Search code examples
apache-kafkahttprequesthttpresponseapache-kafka-streams

Sending Http Request with Kafka Stream


I am aware that it's not recommended to send http request with kafka stream as the blocking nature of external RPC calls may impact performance.

However what if the use case doesn't allow me to avoid sending http request?

I'm building an application that consumes from an input topic, then for each message it will go thorough various iterations of filtering, mapping, and joining with kTable. At the end of these iterations the result is ready to be "delivered".

Apparently, the "delivery" method is via http request. I have to call external rest APIs to send these result to various vendors. I will also need to wait for the response to come back and based on the result I will mark the delivery as either successful or failed and produce the result to an output topic, which will be consumed by other service for archiving purpose.

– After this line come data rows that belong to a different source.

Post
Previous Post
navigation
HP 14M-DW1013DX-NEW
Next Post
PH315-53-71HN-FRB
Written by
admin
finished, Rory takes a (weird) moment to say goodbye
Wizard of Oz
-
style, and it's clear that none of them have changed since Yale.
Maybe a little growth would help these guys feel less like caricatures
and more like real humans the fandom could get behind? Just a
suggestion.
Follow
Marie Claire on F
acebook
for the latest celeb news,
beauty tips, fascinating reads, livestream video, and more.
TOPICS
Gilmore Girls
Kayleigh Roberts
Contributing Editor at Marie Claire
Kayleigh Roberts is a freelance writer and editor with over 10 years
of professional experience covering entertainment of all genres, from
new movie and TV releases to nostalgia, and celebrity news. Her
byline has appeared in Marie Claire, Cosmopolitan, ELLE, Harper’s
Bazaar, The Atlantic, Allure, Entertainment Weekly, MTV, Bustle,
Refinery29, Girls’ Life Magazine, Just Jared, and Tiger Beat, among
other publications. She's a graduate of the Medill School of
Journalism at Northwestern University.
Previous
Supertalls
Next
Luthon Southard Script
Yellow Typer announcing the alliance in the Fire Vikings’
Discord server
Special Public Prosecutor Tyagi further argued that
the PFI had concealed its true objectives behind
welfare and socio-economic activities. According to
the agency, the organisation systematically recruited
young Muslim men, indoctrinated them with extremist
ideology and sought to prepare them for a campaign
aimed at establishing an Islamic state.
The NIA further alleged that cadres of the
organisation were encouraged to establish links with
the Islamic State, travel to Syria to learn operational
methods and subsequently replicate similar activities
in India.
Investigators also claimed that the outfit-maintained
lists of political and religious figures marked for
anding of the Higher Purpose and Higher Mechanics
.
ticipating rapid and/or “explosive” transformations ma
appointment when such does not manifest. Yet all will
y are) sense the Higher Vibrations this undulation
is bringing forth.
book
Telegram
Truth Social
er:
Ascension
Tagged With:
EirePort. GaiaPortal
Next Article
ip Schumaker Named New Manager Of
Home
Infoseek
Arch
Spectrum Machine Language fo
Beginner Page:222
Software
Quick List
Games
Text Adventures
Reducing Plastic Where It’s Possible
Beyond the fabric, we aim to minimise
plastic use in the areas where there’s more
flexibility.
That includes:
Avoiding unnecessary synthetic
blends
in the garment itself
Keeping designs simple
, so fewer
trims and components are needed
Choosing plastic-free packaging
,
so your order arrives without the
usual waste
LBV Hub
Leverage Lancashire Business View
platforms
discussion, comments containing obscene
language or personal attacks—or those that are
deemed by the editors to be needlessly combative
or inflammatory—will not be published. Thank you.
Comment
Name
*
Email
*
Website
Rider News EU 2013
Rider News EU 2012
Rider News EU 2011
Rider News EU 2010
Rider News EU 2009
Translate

I'm aware that http calls will block the currently calling stream thread, so I configured a timeout which is strictly and greatly less than the consumer's max.poll.interval.ms to avoid rebalance in case the external API service is down. Also the timed out request will be sent to a low priority queue to be ready for delivery re-attempt in later times.

As you can see, I cannot really avoid making external RPC calls within kafka streams. I'm just curious if there is better architecture that's meant for such use case?


Solution

  • If you cannot avoid it, then one other option is to send data to some outbound "request" topic, and write a consumer to do the requests, and produce back to a "response" topic with HTTP status codes or success/fail indicators, for example.

    Then have Streams also consume this response topic for the joining.

    The main reason not to do blocking RPC within Streams is that it's very sensitive to time, and increasing timeouts excessively should generally be avoided when possible.